La profundización de la sensación de miedo -que no necesariamente se corresponde con la violencia real experimentada por los ciudadanos- acciona el consumo masivo de una serie de “antídotos”: basta pensar en la proliferación de muros y rejas en los más disímiles barrios céntricos y periféricos de nuestras ciudades latinoamericanas. Si la clase media encuentra los medios para crear barreras materiales contra el miedo, la paradoja es que este miedo no se extingue completamente, sino que se traslada a otros espacios físicos ahora también considerados peligrosos: las inmediaciones de la entrada al barrio custodiado, las salidas de la autopista protectora.

Pero cerrar un barrio no consiste solamente en levantar un muro o colocar un alambrado; no se trata de una cuestión estética ante eventuales vistas panorámicas con poco glamour. Sofisticados dispositivos de seguridad proporcionan la libertad del paraíso y garantizan su tan mentada tranquilidad: alarmas, garitas, cámaras, patrullajes, tarjetas de acceso, custodias. Y aquí reside la paradoja de las murallas: la distancia física entre clases sociales se reduce y la distancia social se amplía[2].
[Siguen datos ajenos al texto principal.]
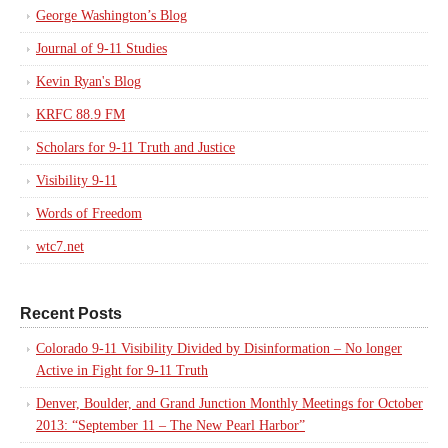
George Washington’s Blog
Journal of 9-11 Studies
Kevin Ryan's Blog
KRFC 88.9 FM
Scholars for 9-11 Truth and Justice
Visibility 9-11
Words of Freedom
wtc7.net
Recent Posts
Colorado 9-11 Visibility Divided by Disinformation – No longer
Active in Fight for 9-11 Truth
Denver, Boulder, and Grand Junction Monthly Meetings for October
2013: “September 11 – The New Pearl Harbor”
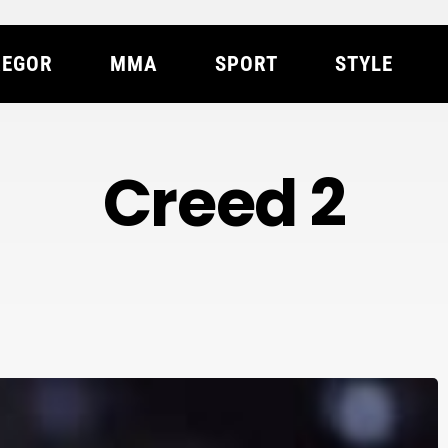
EGOR
MMA
SPORT
STYLE
Creed 2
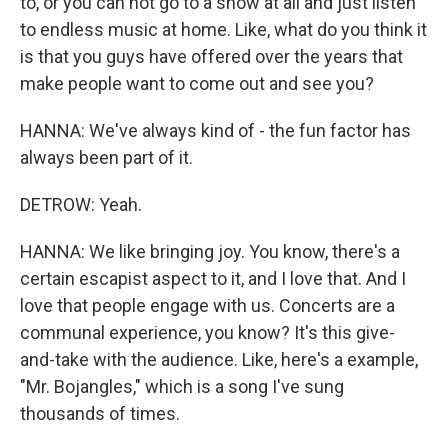
to, or you can not go to a show at all and just listen
to endless music at home. Like, what do you think it
is that you guys have offered over the years that
make people want to come out and see you?
HANNA: We've always kind of - the fun factor has
always been part of it.
DETROW: Yeah.
HANNA: We like bringing joy. You know, there's a
certain escapist aspect to it, and I love that. And I
love that people engage with us. Concerts are a
communal experience, you know? It's this give-
and-take with the audience. Like, here's a example,
"Mr. Bojangles," which is a song I've sung
thousands of times.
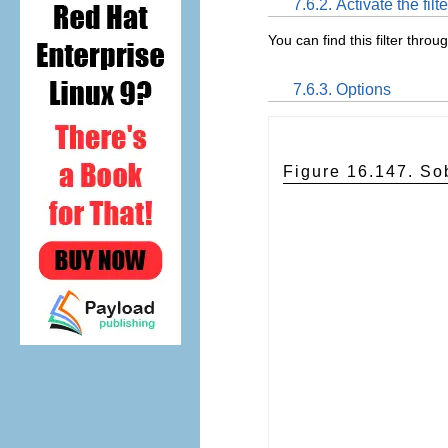
7.6.2. Activate the filte
You can find this filter throu
7.6.3. Options
Figure 16.147. Sob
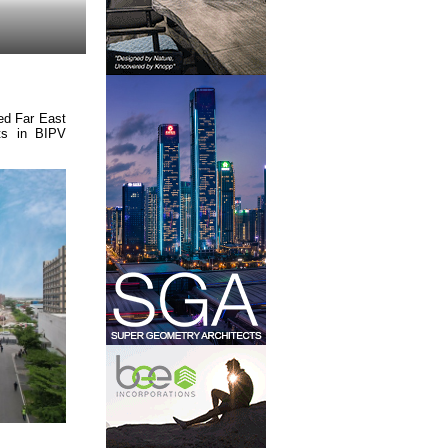
ed Far East
ts in BIPV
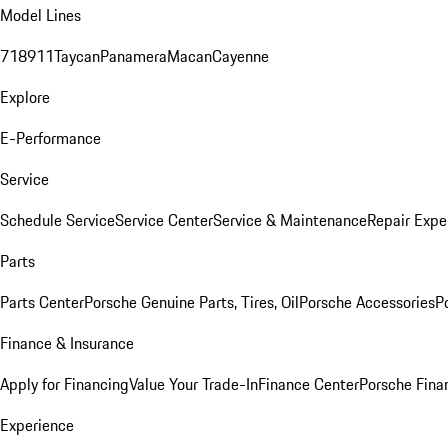
Model Lines
718
911
Taycan
Panamera
Macan
Cayenne
Explore
E-Performance
Service
Schedule Service
Service Center
Service & Maintenance
Repair Expe
Parts
Parts Center
Porsche Genuine Parts, Tires, Oil
Porsche Accessories
P
Finance & Insurance
Apply for Financing
Value Your Trade-In
Finance Center
Porsche Finan
Experience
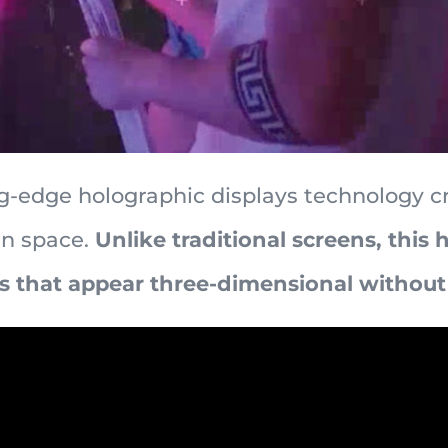
-edge holographic displays technology c
in space.
Unlike traditional screens, this
 that appear three-dimensional without 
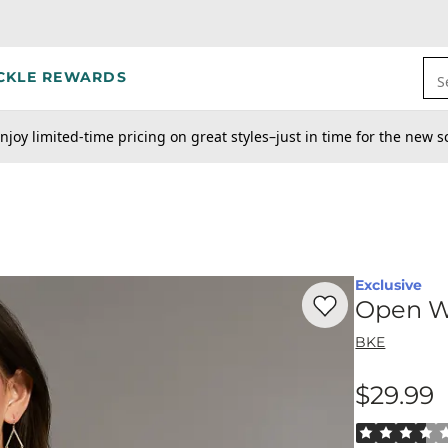
CKLE REWARDS
S
njoy limited-time pricing on great styles–just in time for the new s
Exclusive
Favorite product -
Op
Open W
BKE
$29.99
Price
Rated 3.5 out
¿A qué modelo de ciudad queremos acercarnos? ¿Cómo luchar para que no haya vidas –ciudadanías- de primera y de segunda? La subejecución de las partidas presupuestarias, la dramática ausencia de una política de vivienda para los sectores vulnerables y la profunda desinversión social no ha de conducirnos, ciertamente, a una ciudad más inclusiva o democrática. El errático vaivén entre políticas de omisión y políticas de exceso de los últimos tiempos, tampoco. Aparecen ante nuestros ojos, además, los tristes ecos de la represión de los pobres de Buenos Aires durante la dictadura militar y el gobierno de Menem en los años 90, y materializada recientemente en el accionar de la Unidad de Control del Espacio Público dependiente del Ministerio homónimo. La controvertida política de los subsidios monetarios para desplazar a los habitantes considerados “indeseables”, sumado a violentos desalojos durante la madrugada, no hizo sino reproducir la lógica imperante durante la dictadura militar de que solo han de habitar la ciudad capital quienes en apariencia “merezcan” vivir en ella. La histórica desigualdad entre el Norte y el Sur de Buenos Aires permanece, además, a la orden del día.

Aunque en una sociedad capitalista resulte fácil olvidarlo, todos formamos parte de un conjunto humano interdependiente. Por más que se instauren rejas en los parques públicos o barrios amurallados para las clases acomodadas, debemos aprender a convivir en la diferencia. El Estado tiene la obligación legal de efectivizar el acceso a ese bienestar. La ley de migraciones de 2003, entre otras, establece el derecho no discriminatorio del migrante y su familia a salud, educación, justicia, trabajo y seguridad social. Como decíamos al comienzo, las vidas de todos los ciudadanos no solo merecen ser reconocidas como vidas, sino que también merecen ser vividas con la misma dignidad.

María Carman

Dra. en Antropología Social (UBA) [i]

mariacarman [at] uolsinectis.com.ar

Notas

 

[i] Investigadora del Consejo Nacional de Investigaciones Científicos y Técnicas (CONICET).

 

[1] Butler, Judith (2010) Marcos de guerra. Las vidas lloradas. Paidós, Buenos Aires.

[2] Esta temática es abordada con mayor detalle en Carman, María (2011) Las trampas de la naturaleza. Medio ambiente y segregación en Buenos Aires. Fondo de Cultura Económica, Buenos Aires.